— WORK TO COMPLETE —
What you return must be the lines of the data that hold the word "front".

— RECORDS PROVIDED —

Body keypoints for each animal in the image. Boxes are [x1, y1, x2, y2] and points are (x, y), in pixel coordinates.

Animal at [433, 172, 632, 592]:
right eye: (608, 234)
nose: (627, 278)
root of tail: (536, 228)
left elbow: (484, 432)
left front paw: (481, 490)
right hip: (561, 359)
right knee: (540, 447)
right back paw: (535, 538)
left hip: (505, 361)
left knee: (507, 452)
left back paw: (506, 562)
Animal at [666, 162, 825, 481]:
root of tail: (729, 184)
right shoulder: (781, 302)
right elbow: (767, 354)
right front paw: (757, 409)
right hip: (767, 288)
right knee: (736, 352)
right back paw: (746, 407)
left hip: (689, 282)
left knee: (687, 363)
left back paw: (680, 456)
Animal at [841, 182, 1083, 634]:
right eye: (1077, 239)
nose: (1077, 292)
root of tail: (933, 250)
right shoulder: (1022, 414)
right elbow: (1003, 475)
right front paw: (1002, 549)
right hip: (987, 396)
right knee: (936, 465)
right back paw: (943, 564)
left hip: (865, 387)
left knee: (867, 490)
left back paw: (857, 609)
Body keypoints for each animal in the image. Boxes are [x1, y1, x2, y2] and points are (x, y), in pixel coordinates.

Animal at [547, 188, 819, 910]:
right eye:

* * *

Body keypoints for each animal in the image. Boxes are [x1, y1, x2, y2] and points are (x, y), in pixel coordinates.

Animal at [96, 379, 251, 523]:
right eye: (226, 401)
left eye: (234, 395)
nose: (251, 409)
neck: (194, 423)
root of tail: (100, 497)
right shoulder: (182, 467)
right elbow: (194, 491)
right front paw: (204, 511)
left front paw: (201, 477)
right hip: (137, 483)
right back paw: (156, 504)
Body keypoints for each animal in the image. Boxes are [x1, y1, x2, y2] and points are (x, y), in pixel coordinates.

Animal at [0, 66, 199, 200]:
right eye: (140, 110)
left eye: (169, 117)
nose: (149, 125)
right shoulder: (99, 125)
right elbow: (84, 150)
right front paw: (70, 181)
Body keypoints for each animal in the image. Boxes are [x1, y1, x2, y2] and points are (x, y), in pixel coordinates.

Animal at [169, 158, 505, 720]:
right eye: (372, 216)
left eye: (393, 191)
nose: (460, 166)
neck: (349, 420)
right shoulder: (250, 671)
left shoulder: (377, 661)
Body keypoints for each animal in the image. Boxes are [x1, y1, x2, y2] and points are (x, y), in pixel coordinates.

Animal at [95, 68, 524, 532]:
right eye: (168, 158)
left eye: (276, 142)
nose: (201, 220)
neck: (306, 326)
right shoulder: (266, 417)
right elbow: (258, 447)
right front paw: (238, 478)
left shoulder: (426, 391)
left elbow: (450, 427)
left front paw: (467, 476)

— ANSWER SPACE —
left front paw: (481, 490)
right front paw: (757, 409)
right front paw: (1002, 549)
right front paw: (204, 511)
left front paw: (201, 477)
right front paw: (70, 181)
right front paw: (238, 478)
left front paw: (467, 476)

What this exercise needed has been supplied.